Comme son nom l'indique, l'abbaye aux Dames est surtout célèbre pour les femmes illustres qui marquèrent son histoire. Aliénor d'Aquitaine finança par exemple la reconstruction et l'embellissement de l'église, sous l'abbatiat de sa cousine Agnès de Barbezieux. Deux siècles plus tard, une autre Agnès, issue de la maison de Rochechouart, contourna audacieusement la coutume féodale en décidant de rendre hommage directement au roi de France, au lieu du roi d'Angleterre suzerain d'Aquitaine, peu de temps avant le déclenchement de la guerre de Cent Ans. Pendant les guerres de Religion, l'abbesse Françoise de la Rochefoucauld usa de son influence pour tâcher de sauver une partie des bâtiments de la destruction souhaitée par les chefs huguenots, tandis que les deux Françoise de Foix qui se succédèrent au XVIIe siècle entamèrent les travaux de réfection des bâtiments conventuels. La pensionnaire la plus connue de l'abbaye est évidemment Madame de Montespan, elle aussi issue de la maison de Rochechouart.

Le quartier Saint-Pierre


S'étendant sur la rive gauche autour de la cathédrale Saint-Pierre, le cœur économique de la ville regorge de petites rues ayant conservé leur tracé médiéval, qui connectent aujourd'hui les édifices religieux d'antan aux hôtels particuliers de l'époque moderne. On distingue ici les pierres blanches de l'hôtel de Brémond d'Ars, vues depuis le porche de la maison de Maurice Martineau implantée dans l'enceinte du couvent des Jacobins.

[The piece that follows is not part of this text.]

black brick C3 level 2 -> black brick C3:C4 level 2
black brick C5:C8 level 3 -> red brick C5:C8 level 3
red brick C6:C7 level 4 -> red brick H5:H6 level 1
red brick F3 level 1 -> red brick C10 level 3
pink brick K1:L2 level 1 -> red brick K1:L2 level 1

Reconstruit au XVe siècle dans le style gothique flamboyant, ce monastère fut vendu comme bien national à la Révolution, avant d'être racheté par le négociant en cognac susnommé qui fit cependant détruire une partie de l'église pour son installation personnelle. Il légua l'ensemble des bâtiments et sa collection de livres à la municipalité, qui y implanta la bibliothèque, et désormais la médiathèque.


Un autre monument remarquable dans ce quartier est l'hôtel dit « du Présidial », construit dans les années 1610 pour servir de résidence aux présidents du présidial de Saintes, mais qui ne fut jamais le siège du tribunal à proprement parler. Les lieux accueillirent par la suite le musée des beaux arts, et ne servent aujourd'hui que de réserve depuis le regroupement des collections au musée de l'Échevinage.

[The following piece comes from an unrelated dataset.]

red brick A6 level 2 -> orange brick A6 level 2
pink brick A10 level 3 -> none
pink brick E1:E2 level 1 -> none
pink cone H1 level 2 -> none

Se distinguant par un beffroi commencé au XVe siècle et achevé un siècle plus tard, la maison de l'Échevinage fut entièrement remaniée au XVIIIe siècle, d'où son plan typique des hôtels particuliers de l'époque.


Les rues du quartier Saint-Pierre convergent toutes vers la cathédrale, qui se distingue par son clocher inachevé recouvert d'un dôme de cuivre qui aurait dû laisser la place à une flèche gigantesque, si les aléas de l'histoire l'avaient permis.

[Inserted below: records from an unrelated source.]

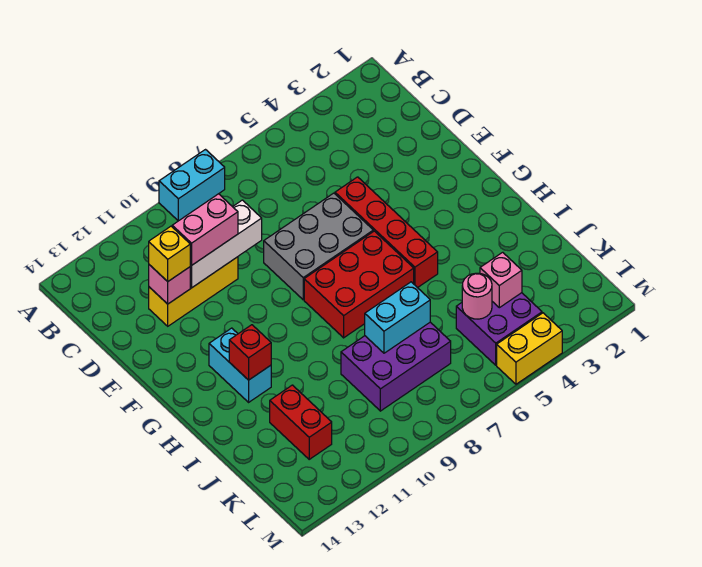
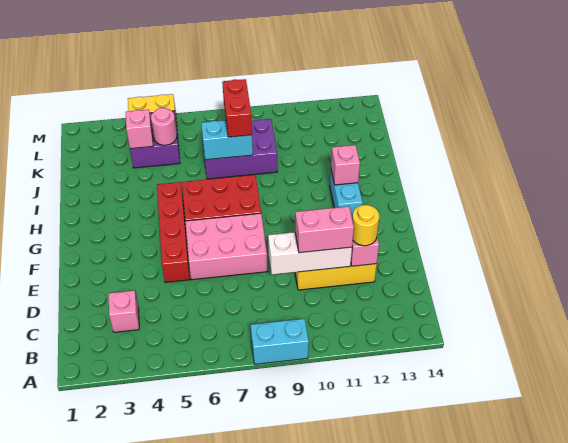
none -> pink brick C3 level 1
yellow brick D12 level 3 -> yellow round brick D12 level 3
grey brick E6:F8 level 1 -> pink brick E6:F8 level 1
red brick H12 level 2 -> pink brick H12 level 2
red brick J12:K12 level 1 -> red brick J8:K8 level 3

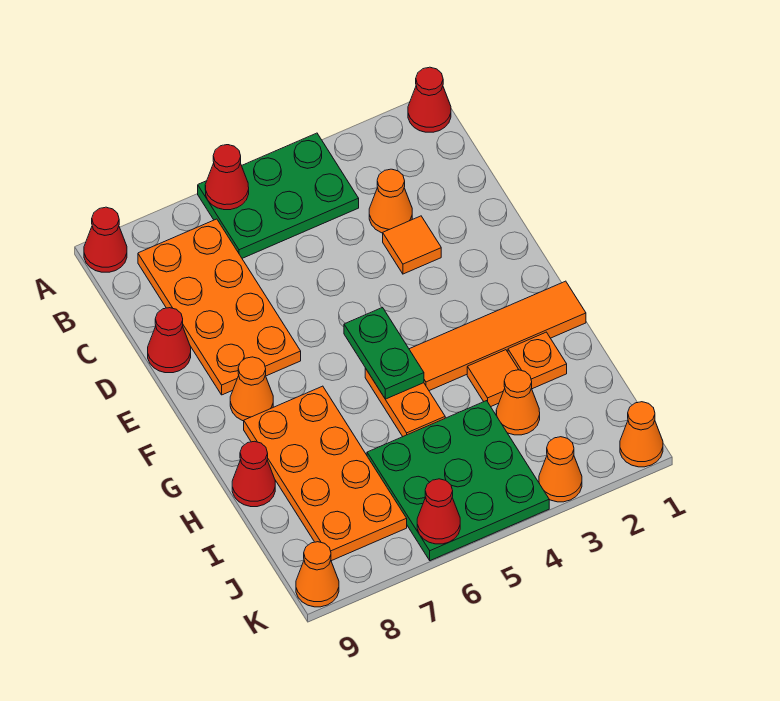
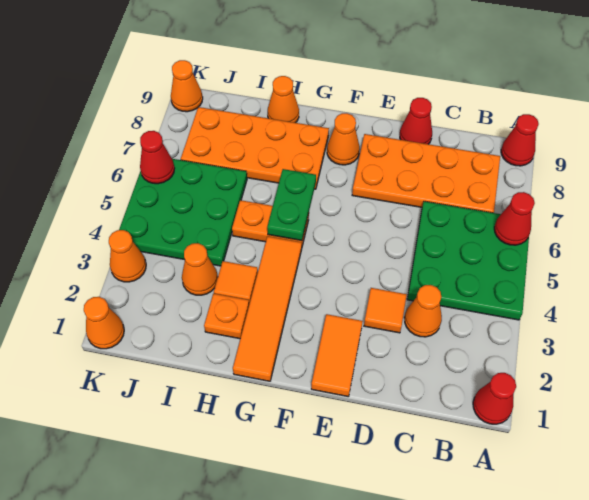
green plate A4:B6 level 1 -> green plate A4:C6 level 1
none -> orange tile E1:E2 level 1
green plate F5:G5 level 2 -> green plate G5:G6 level 2
red cone H9 level 1 -> orange cone H9 level 1

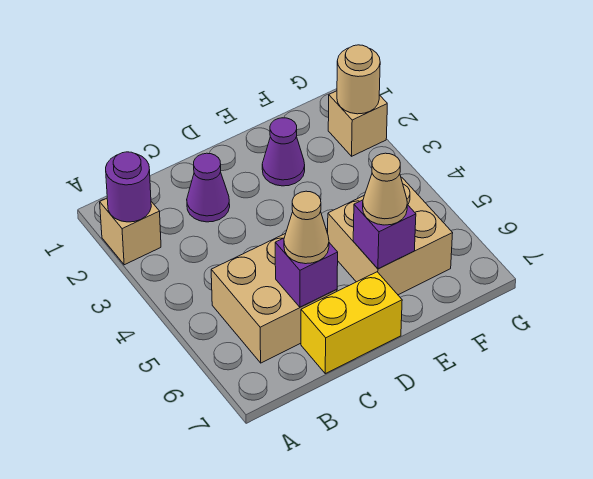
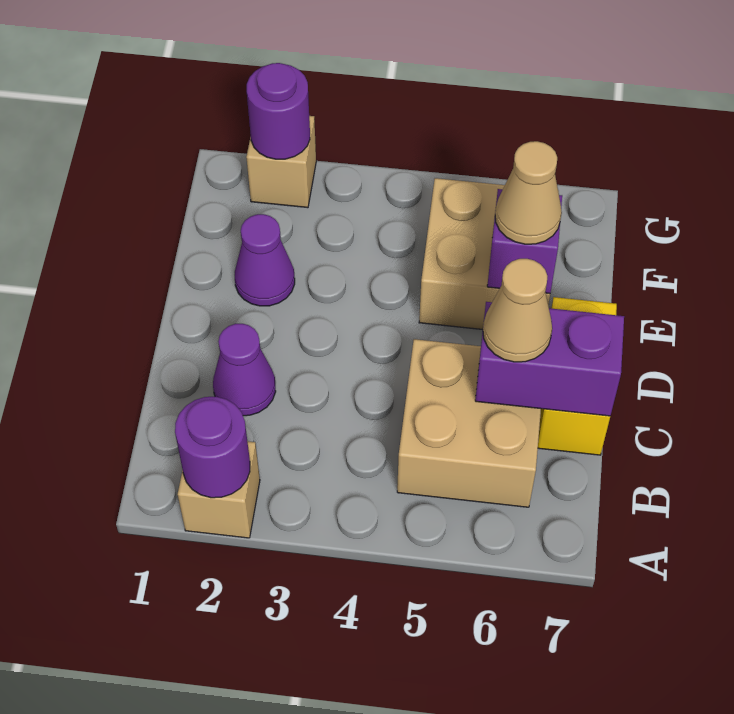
purple brick C6 level 2 -> purple brick C6:C7 level 2
tan round brick G2 level 2 -> purple round brick G2 level 2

Moins chaleureuse que l'abbaye aux Dames, la cathédrale n'en demeure pas moins un édifice remarquable, à commencer par son portail en arc brisé dont les voussures fourmillent de personnages mythiques dont voici quelques représentants. N'étant pas porté sur la religion et les figures d'évêques, je rêve de faire bâtir un portail similaire devant ma maison, mais où les sculptures représenteraient toutes mes actrices gretalluliennes préférées !


La colline du Capitole



La cathédrale Saint-Pierre montre son plus beau visage à la ruelle de l'hospice, dominée par l'esplanade du Capitole où se situait peut-être l'ancien forum romain. Seul vestige d'une citadelle plus vaste, reste aujourd'hui le sinistre logis du gouverneur, dont le jardin offre un beau panorama sur l'ensemble de la ville.


Le quartier Saint-Eutrope



Ce quartier doit son nom à la basilique Saint-Eutrope, fondée à la fin du XIe siècle en hommage au premier évangélisateur de la région. Elle fut une étape importante sur le chemin de Saint-Jacques-de-Compostelle, et reçut le secours financier de personnes illustres, notamment Louis XI qui subventionna l'élévation de cette flèche à crochets typique de l'art gothique, de quoi trancher avec le style roman d'origine. L'église souffrit beaucoup à la Révolution et menaça de s'effondrer en partie, à tel point que le préfet dut ordonner la destruction de la nef haute à l'aube du XIXe siècle.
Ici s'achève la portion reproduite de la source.